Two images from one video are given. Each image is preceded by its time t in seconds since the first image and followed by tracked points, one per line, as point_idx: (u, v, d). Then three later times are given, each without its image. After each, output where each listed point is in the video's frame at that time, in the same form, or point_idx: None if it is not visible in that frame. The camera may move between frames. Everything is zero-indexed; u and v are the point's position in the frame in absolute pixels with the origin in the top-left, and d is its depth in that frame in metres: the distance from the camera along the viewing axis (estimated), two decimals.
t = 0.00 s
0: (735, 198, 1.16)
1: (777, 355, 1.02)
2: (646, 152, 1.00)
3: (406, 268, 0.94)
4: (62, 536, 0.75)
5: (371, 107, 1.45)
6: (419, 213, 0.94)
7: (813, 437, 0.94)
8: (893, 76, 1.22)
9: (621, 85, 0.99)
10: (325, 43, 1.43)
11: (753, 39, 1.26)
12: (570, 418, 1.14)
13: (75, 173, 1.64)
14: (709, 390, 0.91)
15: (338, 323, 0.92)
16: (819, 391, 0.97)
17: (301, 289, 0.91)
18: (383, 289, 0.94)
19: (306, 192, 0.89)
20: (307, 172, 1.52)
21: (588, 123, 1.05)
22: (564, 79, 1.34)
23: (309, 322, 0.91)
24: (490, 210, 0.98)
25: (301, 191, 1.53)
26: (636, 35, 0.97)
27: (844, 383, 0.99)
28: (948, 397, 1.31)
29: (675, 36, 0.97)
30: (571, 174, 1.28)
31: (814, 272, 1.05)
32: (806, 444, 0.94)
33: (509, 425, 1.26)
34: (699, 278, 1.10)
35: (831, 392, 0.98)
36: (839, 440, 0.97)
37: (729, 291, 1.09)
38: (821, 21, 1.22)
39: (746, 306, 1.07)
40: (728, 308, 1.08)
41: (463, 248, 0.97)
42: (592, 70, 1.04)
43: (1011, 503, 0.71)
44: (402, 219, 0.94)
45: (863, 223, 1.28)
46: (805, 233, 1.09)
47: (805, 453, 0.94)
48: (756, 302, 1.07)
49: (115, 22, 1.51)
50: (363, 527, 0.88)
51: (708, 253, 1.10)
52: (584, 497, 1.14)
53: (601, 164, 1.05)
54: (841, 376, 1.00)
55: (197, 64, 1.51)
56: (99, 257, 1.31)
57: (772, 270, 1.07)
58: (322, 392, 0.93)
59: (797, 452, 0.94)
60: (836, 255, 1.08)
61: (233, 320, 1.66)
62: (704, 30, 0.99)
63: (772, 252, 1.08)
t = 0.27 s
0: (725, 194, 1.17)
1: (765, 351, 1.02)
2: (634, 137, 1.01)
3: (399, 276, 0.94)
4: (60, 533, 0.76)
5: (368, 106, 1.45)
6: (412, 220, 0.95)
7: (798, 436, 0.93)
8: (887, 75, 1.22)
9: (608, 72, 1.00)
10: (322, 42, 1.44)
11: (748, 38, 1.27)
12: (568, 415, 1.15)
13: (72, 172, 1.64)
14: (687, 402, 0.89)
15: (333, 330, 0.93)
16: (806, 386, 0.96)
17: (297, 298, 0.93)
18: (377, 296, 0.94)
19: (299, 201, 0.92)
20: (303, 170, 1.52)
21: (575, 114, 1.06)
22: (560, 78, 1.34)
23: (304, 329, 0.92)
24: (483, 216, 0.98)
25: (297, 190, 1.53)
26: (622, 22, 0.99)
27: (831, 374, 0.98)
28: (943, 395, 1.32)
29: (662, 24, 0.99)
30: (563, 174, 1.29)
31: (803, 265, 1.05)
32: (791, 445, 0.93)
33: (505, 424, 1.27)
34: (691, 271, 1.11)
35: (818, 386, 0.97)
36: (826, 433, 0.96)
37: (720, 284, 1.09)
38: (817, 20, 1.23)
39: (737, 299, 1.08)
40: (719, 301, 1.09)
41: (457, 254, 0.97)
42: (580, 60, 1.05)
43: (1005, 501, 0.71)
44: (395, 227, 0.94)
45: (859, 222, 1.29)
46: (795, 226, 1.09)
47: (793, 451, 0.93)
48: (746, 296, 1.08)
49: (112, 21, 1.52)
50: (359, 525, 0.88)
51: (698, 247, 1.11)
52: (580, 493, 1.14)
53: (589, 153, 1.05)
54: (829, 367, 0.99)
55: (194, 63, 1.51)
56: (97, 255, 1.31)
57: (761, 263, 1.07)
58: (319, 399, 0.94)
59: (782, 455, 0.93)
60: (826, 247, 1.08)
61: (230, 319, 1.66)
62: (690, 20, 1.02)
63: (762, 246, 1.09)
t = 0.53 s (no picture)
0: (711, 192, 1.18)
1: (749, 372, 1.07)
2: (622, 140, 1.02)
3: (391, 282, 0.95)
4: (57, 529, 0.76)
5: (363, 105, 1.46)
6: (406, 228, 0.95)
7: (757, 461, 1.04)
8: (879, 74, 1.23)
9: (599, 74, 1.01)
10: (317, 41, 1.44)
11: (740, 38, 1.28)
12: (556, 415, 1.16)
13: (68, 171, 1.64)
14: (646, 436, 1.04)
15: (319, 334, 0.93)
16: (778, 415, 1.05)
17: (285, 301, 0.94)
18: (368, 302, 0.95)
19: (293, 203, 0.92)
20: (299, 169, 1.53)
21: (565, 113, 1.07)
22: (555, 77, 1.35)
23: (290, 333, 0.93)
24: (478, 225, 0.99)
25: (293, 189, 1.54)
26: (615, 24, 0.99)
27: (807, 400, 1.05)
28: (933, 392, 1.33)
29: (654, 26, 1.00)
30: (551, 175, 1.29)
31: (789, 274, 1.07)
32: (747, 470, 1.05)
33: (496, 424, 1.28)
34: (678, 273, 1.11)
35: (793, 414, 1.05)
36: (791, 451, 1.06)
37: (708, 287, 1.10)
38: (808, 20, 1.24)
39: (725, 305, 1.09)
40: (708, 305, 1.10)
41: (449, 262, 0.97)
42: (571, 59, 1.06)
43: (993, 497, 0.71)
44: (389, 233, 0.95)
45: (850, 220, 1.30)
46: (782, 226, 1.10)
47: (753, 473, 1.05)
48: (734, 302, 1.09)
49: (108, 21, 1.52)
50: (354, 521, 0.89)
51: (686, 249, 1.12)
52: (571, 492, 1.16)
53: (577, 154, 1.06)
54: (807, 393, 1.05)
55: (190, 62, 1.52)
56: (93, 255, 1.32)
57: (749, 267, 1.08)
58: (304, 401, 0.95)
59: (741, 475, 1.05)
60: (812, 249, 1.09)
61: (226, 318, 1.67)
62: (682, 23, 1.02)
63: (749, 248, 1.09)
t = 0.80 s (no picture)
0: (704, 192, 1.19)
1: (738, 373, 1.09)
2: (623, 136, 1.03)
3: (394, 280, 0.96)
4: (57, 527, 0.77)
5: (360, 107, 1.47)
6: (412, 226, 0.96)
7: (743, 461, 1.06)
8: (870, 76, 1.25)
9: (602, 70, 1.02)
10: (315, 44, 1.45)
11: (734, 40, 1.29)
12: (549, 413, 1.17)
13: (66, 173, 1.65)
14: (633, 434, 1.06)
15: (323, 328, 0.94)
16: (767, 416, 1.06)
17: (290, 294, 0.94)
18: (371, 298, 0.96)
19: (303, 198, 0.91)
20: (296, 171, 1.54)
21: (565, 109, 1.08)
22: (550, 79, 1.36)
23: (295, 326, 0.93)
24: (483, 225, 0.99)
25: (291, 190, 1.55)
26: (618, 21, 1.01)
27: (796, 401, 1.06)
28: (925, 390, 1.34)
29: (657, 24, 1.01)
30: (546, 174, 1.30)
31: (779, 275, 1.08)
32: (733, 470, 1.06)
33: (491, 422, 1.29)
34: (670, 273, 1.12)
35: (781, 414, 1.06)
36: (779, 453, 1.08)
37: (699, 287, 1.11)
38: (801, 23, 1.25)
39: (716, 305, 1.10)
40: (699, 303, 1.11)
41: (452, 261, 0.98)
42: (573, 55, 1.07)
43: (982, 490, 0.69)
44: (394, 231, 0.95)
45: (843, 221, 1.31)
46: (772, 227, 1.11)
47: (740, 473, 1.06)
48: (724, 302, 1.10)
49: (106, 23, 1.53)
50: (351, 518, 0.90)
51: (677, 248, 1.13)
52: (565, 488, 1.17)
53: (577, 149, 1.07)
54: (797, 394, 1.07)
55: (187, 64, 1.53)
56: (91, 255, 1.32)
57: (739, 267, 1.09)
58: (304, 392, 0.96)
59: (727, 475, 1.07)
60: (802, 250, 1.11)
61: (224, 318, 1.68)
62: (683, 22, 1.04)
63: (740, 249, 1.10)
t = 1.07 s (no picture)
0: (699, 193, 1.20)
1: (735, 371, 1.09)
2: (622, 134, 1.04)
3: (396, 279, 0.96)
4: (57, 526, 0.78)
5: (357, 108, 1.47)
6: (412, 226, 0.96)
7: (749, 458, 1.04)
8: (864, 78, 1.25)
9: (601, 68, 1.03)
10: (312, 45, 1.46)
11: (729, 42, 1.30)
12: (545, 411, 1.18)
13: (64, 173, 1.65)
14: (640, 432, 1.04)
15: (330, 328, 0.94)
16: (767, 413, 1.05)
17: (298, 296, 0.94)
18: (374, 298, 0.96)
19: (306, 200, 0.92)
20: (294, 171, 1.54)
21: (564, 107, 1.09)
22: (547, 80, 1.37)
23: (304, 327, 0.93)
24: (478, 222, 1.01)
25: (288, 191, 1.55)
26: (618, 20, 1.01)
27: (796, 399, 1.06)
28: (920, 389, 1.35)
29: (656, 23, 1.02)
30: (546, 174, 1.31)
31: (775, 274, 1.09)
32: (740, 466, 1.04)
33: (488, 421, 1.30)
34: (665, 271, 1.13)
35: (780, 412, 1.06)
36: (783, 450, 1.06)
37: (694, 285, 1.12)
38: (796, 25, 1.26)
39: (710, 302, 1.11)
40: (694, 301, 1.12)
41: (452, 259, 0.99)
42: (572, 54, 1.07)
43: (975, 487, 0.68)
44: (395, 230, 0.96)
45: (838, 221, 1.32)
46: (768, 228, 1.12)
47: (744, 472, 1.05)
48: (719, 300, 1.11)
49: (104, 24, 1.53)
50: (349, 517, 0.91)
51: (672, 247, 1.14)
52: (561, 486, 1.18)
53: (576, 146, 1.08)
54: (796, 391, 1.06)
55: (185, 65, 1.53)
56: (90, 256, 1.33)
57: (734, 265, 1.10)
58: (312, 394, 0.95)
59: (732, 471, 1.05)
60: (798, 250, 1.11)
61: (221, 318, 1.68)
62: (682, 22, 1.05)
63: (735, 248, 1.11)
...
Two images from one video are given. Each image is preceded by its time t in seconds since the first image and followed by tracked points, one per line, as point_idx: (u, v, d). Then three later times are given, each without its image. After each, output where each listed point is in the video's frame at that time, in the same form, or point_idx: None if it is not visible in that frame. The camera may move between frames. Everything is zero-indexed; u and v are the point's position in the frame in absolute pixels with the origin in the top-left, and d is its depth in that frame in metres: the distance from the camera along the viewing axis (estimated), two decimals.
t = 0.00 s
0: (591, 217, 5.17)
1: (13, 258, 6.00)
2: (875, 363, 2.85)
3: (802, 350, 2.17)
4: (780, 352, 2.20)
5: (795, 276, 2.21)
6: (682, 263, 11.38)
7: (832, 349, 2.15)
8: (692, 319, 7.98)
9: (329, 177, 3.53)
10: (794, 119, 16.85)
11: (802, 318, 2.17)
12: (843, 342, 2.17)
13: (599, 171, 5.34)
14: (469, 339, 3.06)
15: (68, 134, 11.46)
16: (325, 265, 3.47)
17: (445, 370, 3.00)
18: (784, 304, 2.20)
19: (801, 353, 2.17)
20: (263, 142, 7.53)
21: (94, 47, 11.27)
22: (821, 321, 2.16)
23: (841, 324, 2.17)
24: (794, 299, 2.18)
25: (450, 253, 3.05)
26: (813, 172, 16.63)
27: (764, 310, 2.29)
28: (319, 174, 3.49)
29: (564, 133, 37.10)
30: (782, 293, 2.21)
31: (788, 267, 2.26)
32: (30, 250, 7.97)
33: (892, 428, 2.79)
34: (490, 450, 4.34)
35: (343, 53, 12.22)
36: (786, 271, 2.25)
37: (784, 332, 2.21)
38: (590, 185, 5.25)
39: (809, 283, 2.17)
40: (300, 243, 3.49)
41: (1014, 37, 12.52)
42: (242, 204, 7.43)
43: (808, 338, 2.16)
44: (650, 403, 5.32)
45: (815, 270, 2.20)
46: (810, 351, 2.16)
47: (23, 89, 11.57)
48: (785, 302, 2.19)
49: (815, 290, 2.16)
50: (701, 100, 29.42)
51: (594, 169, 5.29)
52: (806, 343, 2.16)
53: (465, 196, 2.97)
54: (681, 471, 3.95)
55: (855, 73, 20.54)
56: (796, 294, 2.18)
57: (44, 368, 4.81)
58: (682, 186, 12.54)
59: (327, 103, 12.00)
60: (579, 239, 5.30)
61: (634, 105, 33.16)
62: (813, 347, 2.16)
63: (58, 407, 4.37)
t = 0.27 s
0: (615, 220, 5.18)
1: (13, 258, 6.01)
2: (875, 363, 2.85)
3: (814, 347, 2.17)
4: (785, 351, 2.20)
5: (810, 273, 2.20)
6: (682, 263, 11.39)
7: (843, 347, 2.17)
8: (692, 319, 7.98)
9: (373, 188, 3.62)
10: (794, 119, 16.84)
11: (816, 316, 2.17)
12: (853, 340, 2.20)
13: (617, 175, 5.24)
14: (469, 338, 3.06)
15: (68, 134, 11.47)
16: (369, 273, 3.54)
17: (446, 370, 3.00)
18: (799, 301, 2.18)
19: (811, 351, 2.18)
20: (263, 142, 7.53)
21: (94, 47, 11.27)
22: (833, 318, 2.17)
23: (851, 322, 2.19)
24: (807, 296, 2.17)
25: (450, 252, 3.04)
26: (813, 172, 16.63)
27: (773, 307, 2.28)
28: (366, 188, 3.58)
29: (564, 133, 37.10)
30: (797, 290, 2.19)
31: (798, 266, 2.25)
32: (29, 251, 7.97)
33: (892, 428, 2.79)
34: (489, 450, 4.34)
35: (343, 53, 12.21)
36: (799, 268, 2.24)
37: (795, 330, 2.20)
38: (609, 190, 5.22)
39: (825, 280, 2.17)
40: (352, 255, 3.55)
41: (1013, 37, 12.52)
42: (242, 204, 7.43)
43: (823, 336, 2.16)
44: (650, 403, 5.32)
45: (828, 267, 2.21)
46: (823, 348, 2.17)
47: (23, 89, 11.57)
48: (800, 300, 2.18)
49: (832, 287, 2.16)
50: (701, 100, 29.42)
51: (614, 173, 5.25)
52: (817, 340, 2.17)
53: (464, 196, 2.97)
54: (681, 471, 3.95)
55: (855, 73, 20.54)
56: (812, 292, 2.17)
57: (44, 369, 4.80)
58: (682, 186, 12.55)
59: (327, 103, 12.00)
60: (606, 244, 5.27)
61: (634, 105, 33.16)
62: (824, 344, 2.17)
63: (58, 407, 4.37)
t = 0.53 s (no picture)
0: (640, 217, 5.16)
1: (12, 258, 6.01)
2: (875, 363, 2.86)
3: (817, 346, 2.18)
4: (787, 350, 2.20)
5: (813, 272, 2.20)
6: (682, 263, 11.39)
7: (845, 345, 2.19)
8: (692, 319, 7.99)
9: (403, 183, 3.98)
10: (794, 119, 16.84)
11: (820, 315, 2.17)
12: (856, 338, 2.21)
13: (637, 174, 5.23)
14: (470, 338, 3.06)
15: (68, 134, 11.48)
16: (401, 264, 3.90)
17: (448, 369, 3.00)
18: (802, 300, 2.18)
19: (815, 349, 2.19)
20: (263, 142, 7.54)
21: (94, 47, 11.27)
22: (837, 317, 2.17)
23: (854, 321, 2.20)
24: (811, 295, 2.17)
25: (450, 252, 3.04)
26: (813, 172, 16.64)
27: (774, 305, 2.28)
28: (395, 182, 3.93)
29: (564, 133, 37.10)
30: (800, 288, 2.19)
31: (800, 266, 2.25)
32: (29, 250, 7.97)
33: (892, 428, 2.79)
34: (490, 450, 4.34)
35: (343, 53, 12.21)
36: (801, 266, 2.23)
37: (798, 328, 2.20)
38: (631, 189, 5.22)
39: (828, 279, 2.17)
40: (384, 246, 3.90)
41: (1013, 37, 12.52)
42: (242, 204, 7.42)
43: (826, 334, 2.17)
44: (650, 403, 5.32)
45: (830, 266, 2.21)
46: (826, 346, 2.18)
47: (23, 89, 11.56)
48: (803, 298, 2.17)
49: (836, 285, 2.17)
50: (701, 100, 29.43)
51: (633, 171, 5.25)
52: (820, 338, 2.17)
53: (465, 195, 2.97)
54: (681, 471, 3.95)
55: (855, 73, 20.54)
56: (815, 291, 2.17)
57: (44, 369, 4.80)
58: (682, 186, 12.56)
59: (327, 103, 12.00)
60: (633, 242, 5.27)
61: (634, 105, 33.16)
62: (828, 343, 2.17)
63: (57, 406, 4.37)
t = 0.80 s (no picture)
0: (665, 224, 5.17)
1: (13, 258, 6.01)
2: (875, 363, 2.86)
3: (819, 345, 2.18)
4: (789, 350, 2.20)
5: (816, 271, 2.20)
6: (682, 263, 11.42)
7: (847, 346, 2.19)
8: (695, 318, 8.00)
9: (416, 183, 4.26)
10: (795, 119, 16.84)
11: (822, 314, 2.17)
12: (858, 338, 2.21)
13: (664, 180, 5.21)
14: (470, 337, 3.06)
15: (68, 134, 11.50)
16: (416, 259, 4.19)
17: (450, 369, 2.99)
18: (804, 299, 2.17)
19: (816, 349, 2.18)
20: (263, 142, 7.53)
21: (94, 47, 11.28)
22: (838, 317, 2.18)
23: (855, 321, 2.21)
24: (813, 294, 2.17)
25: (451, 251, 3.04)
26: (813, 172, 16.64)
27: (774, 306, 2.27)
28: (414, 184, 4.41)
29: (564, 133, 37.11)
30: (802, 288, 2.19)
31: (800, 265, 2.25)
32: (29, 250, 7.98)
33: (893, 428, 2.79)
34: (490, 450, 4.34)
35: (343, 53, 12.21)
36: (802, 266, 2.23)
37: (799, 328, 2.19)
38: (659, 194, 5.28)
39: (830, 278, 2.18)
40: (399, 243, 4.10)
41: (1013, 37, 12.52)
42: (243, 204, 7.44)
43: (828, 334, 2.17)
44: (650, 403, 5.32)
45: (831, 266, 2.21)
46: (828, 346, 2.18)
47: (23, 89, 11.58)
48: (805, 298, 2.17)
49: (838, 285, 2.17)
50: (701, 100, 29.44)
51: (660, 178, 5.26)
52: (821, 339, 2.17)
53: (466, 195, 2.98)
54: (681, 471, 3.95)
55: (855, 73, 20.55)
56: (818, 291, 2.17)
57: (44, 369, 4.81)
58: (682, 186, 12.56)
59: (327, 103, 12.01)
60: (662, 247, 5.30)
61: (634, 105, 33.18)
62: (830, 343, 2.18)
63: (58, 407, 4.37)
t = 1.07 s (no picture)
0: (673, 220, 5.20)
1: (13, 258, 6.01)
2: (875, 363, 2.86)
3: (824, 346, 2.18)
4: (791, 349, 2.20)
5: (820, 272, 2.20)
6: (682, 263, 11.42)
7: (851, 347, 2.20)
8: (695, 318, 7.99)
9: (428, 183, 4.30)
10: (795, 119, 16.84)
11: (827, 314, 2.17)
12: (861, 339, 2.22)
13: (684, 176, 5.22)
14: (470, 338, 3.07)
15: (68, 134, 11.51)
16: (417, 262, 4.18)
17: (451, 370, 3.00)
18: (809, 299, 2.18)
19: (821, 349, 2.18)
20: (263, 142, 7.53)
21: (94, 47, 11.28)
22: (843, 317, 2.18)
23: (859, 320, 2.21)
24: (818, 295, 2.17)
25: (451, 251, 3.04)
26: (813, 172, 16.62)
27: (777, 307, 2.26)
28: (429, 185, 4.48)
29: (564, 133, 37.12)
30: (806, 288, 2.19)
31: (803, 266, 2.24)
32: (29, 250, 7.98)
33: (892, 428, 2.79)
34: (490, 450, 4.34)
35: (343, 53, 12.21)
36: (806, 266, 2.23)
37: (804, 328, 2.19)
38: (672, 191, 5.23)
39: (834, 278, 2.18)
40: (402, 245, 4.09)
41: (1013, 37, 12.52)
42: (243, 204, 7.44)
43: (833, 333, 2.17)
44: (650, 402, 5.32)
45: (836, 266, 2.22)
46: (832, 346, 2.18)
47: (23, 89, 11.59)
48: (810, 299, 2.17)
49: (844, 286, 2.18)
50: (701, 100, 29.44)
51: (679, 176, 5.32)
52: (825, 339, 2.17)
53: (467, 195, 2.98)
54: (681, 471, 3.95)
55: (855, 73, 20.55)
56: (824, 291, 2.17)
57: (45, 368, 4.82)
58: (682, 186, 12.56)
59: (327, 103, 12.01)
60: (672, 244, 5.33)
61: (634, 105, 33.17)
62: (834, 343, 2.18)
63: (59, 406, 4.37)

▶ _Task statement_
Copy range, inclusive: the line holding "15: (333, 330, 0.93)" to the line holding "26: (622, 22, 0.99)". Reproduce exactly those lines of the records above and no others.

▶ _Solution_
15: (333, 330, 0.93)
16: (806, 386, 0.96)
17: (297, 298, 0.93)
18: (377, 296, 0.94)
19: (299, 201, 0.92)
20: (303, 170, 1.52)
21: (575, 114, 1.06)
22: (560, 78, 1.34)
23: (304, 329, 0.92)
24: (483, 216, 0.98)
25: (297, 190, 1.53)
26: (622, 22, 0.99)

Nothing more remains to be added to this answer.